I´m in bed with my Recovery Pump boots on. Just had an awesome massage by Julie, who is one of the therapists working on us over the weekend. Had stuff to eat and have rubbed lotion all over my body. Brushed my teeth, the most underrated item of personal hygiene after a huge day of self punishment. Basically getting all the good karma that money can buy. And I´m going to need it come tomorrow!
My legs are fucked. My lungs are fucked. My back is semi-fucked. But my spirit it riding high and is unbroken so far. All normal and as should be. This race is no joke and if it was easy it everyone would do it. Maybe they would even call it soccer! Getting on the bike tomorrow is going to be dark and scary and slow initially.
I had a good swim, except for hitting my head on my lead kayak:) Rich Roll took it out hard and I decided to let him go a bit. I could use his lead kayak as guidance as well.
I love the feeling when the sun rises over the mountains and drop its light in the ocean! It really creates a spiritual and serene setting for the first stage and for the first day.
It slowed at the Outrigger with a few k to go. It felt like we were threading water for a while put I pushed on and eventually reached the turn bouy in to Keauhou Bay. I came out in 2.20, a minute or so behind Rich. My best swim and the course record is 2.14 so I guess it wasn´t that slow of a swim after all:)
I took off easy on the long climb out of transition. Easy but steady. Cuz there´s no real easy when climbing in the heat. The first 60 miles roll up and down and there´s a lot of rollers that eventually beat the crap out of ones legs. I was reasonably strong though and I poured on the miles.

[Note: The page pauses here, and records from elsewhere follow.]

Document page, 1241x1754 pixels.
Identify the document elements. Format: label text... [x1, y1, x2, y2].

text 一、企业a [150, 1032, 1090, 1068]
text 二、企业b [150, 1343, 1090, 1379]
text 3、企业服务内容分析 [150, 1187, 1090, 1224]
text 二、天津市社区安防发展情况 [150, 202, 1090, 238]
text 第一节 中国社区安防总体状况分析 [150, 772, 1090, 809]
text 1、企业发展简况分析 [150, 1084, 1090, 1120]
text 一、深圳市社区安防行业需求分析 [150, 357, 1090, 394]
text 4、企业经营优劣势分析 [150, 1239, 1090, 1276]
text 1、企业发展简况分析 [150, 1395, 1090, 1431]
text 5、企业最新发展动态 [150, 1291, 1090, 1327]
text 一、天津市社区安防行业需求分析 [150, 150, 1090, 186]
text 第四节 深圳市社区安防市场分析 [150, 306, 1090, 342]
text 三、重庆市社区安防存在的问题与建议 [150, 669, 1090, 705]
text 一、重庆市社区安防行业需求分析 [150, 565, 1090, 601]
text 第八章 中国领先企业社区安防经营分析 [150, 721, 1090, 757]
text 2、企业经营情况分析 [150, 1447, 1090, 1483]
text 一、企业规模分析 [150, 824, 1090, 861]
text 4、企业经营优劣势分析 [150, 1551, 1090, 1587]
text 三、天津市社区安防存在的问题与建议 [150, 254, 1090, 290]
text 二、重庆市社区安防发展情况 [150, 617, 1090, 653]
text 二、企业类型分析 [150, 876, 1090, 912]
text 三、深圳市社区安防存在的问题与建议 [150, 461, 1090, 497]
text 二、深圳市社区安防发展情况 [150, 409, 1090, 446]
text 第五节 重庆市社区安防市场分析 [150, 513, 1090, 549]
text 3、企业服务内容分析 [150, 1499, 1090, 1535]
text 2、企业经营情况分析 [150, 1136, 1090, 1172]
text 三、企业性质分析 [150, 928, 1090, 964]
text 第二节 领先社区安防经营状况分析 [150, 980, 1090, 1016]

The last 25 or so miles takes you back from sea level (which you have descended down too) up to Volcanoe at 3800 feet. This part last year, was the hardest hour and a half I´ve ever spent on a bike! I dreaded it now as well. Luckily it wasn´t AS hard as last year. It was just hard, hard but manageable. That is, until the last five miles. Five miles that might as well have been 50 miles in my book. The-miles-just-never-end!
I finished in 7.15. I was happy to roll off the bike and hit the ground like a sack of bricks. Mike Coughlin out-split me on the bike by a few minutes but trail me by half an hour. He seemed equally trashed at the end.
We´re all a sore sight tonight. Everyone, except Fredrik who just spent 10 minutes standing on his head as part of his yoga exercise. My sympathies and utter respect to the athletes still out there. When you finish late you don´t get much rest for next day. A day that begins all too soon.